SREB consultants and Jefferson County Schools leaders worked side by side to examine the district’s policies, practices and systems to understand the district’s comprehensive needs. They identified several key outcomes: improve students’ critical thinking skills at an early age; adequately prepare students for transition periods, including middle grades to high school and high school to college; enroll more students in a college-ready core curriculum; provide a framework for schools to use time in an innovative way that allows teachers to plan together and students to get the extra help they need; and, introduce new kinds of career pathway courses that are intellectually demanding.

What new strategies are Jefferson County Schools implementing to meet these goals?

Previously: High school students completed core classes, including Math, English, Social Studies and Science, plus elective credits required for graduation.

 Now: High schools are organized around career academies, launching pathways in relevant, interesting career areas. Schools use SREB’s Advanced Career curricula to offer academically challenging project-based such as health sciences and computer science. All high school students enter an academy as freshmen and take progressively more advanced courses throughout their high school career. Students can receive career certifications and complete internships, ultimately graduating high school ready to begin an entry-level career in their chosen area.

Previously: Students who were underprepared for college would often go on to take developmental courses in college, spending money on courses that don’t count toward college credits. The district didn’t offer a consistent course option to address college readiness gaps.

Now: Four high schools have implemented SREB’s Ready for College courses, which specifically address readiness gaps and help students develop learning skills they need to succeed in college.
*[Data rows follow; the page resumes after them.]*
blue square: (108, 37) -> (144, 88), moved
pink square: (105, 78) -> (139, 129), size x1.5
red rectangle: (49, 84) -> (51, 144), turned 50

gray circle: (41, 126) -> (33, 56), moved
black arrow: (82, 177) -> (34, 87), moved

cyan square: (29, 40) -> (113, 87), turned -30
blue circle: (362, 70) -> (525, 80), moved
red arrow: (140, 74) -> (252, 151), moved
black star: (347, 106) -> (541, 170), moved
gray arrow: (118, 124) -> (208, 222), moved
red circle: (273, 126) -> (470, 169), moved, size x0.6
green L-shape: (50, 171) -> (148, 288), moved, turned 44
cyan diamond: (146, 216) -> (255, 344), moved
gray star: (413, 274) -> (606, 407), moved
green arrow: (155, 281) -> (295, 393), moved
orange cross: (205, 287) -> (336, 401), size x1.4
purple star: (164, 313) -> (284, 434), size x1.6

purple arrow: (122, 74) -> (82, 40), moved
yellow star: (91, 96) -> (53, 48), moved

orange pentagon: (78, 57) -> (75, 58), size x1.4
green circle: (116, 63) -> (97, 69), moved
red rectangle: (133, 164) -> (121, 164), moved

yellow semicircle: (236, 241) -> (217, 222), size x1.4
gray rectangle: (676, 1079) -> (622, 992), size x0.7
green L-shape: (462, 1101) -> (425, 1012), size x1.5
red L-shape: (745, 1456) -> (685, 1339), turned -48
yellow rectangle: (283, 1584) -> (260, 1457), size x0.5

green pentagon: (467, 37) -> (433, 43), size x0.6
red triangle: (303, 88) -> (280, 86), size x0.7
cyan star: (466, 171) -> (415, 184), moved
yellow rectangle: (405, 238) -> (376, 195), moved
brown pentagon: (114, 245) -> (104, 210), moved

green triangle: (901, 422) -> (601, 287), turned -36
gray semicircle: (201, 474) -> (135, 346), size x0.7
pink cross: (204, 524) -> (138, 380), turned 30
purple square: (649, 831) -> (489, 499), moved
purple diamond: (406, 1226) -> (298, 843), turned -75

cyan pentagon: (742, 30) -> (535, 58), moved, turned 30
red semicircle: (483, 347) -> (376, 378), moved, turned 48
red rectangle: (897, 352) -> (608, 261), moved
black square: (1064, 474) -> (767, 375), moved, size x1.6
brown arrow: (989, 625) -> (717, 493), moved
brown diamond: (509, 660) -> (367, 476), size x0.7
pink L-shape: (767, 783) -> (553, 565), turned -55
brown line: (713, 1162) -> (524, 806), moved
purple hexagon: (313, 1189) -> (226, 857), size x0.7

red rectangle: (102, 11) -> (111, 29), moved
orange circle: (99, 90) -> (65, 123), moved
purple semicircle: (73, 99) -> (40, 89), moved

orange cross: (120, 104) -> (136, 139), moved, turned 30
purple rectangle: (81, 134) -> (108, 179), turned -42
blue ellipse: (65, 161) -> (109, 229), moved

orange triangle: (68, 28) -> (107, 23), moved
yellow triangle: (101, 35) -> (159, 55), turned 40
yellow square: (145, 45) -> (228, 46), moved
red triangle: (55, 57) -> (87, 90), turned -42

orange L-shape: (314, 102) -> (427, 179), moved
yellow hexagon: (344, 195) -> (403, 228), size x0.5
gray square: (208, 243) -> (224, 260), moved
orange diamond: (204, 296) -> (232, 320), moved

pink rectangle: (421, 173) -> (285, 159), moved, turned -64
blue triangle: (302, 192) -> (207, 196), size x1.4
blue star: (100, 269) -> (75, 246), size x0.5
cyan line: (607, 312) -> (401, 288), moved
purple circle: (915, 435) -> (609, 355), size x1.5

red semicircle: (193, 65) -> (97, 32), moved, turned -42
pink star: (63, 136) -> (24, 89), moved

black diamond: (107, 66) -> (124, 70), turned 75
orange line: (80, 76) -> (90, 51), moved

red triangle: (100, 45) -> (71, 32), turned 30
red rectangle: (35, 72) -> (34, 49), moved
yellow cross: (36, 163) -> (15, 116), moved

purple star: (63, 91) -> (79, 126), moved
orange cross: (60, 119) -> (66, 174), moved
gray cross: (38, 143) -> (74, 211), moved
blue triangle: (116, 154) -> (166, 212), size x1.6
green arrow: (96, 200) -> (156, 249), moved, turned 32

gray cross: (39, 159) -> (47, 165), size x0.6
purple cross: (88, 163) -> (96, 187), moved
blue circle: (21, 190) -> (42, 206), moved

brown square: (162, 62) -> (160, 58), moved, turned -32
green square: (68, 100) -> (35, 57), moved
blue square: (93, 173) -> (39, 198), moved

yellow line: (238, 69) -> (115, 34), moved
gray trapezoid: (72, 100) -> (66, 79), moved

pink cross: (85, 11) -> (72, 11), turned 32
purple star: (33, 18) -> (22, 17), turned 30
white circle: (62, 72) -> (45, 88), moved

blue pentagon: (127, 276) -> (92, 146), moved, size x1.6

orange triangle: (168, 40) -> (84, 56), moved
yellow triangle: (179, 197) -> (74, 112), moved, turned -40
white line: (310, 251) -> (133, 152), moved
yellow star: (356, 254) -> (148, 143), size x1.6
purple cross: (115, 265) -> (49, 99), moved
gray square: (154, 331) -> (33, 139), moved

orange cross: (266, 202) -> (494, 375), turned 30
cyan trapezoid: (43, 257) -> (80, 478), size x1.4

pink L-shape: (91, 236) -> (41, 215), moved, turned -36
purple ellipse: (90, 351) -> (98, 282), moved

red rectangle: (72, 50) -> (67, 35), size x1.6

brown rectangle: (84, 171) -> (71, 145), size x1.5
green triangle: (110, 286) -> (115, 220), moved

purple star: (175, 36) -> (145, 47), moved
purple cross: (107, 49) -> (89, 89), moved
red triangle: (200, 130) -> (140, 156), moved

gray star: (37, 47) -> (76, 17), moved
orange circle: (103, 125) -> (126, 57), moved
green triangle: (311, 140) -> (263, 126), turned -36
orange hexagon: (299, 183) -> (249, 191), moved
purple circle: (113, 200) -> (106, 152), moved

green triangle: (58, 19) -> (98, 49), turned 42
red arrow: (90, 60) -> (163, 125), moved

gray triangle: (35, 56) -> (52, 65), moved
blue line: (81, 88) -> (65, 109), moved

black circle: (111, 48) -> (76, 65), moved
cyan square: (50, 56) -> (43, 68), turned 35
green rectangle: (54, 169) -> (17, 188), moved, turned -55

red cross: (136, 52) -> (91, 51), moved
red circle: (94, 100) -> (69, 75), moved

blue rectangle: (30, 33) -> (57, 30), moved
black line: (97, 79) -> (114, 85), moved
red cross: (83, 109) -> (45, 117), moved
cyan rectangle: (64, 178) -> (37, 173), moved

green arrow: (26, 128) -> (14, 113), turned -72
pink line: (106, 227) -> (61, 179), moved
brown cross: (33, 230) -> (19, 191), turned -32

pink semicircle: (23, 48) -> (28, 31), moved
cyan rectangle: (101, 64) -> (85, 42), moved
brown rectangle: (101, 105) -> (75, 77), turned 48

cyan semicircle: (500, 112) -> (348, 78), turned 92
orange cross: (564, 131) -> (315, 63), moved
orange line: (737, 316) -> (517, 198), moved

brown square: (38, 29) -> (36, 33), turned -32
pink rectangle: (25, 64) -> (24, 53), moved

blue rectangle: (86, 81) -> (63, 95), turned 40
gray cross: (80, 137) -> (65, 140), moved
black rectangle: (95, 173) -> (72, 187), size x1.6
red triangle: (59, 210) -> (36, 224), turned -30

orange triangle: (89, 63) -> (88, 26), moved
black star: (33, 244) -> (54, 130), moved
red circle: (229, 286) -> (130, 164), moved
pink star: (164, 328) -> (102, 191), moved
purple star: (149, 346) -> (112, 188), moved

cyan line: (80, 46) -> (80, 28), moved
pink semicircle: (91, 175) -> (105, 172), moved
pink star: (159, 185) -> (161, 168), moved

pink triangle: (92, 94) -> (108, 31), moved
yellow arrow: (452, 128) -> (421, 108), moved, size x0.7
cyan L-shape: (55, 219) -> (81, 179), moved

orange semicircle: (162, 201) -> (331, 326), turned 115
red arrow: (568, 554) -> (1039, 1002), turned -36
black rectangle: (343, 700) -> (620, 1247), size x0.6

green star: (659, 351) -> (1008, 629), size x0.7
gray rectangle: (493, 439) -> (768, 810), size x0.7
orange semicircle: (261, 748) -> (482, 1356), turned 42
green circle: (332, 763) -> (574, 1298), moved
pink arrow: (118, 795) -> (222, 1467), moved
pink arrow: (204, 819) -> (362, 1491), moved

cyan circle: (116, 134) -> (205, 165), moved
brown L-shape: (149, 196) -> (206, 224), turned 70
Previously: Core teachers had limited time to collaborate and plan with their colleagues.

Now: Two schools have redesigned their schedules to give teachers 18 full days of quality planning and collaboration. Teachers learn from each other, look at data, practice instructional strategies and align lessons. While teachers are planning, students receive literacy and math support, career counseling and opportunities to apply what they’ve learned by shadowing at local businesses. Four additional schools will adopt schedule redesigns in the 2017-18 school year.

Previously: Teachers used teacher-centered classroom strategies to teach academic concepts. 

 Now: In professional development and coaching, led by SREB trainers, teachers learn transformative strategies that engage students in more challenging assignments. Lessons are student-centered, and students build reading, comprehension and analytical skills. In math training, teachers are equipped to engage students in a productive struggle that strengthens their reasoning skills and abilities to apply math in real-world problems. 


SREB consultants involve principals and assistant principals in the training so they know what to look for when completing teacher observations.

“Schools won’t get results by tinkering around the edges of what they’ve always done,” said Bottoms. “The districtwide, large-scale change underway in Jefferson County could well be a model for other districts to learn from.”  

What does success look like?

It may take a few years to measure the ultimate success of this work, but early signs show promising results.  

  • Teachers are reporting student academic growth at record paces.
  • Students are earning higher ACT scores after taking college-readiness courses. 
  • Teachers are collaborating more to share best practices and strategies.
  • Administrators are witnessing overall cultural shifts in their school buildings.

“When we can get it right at the district level, we give teachers the tools they need to do their jobs better,” said Bottoms, “and they in turn can equip students with the critical thinking skills they need to lead productive lives.”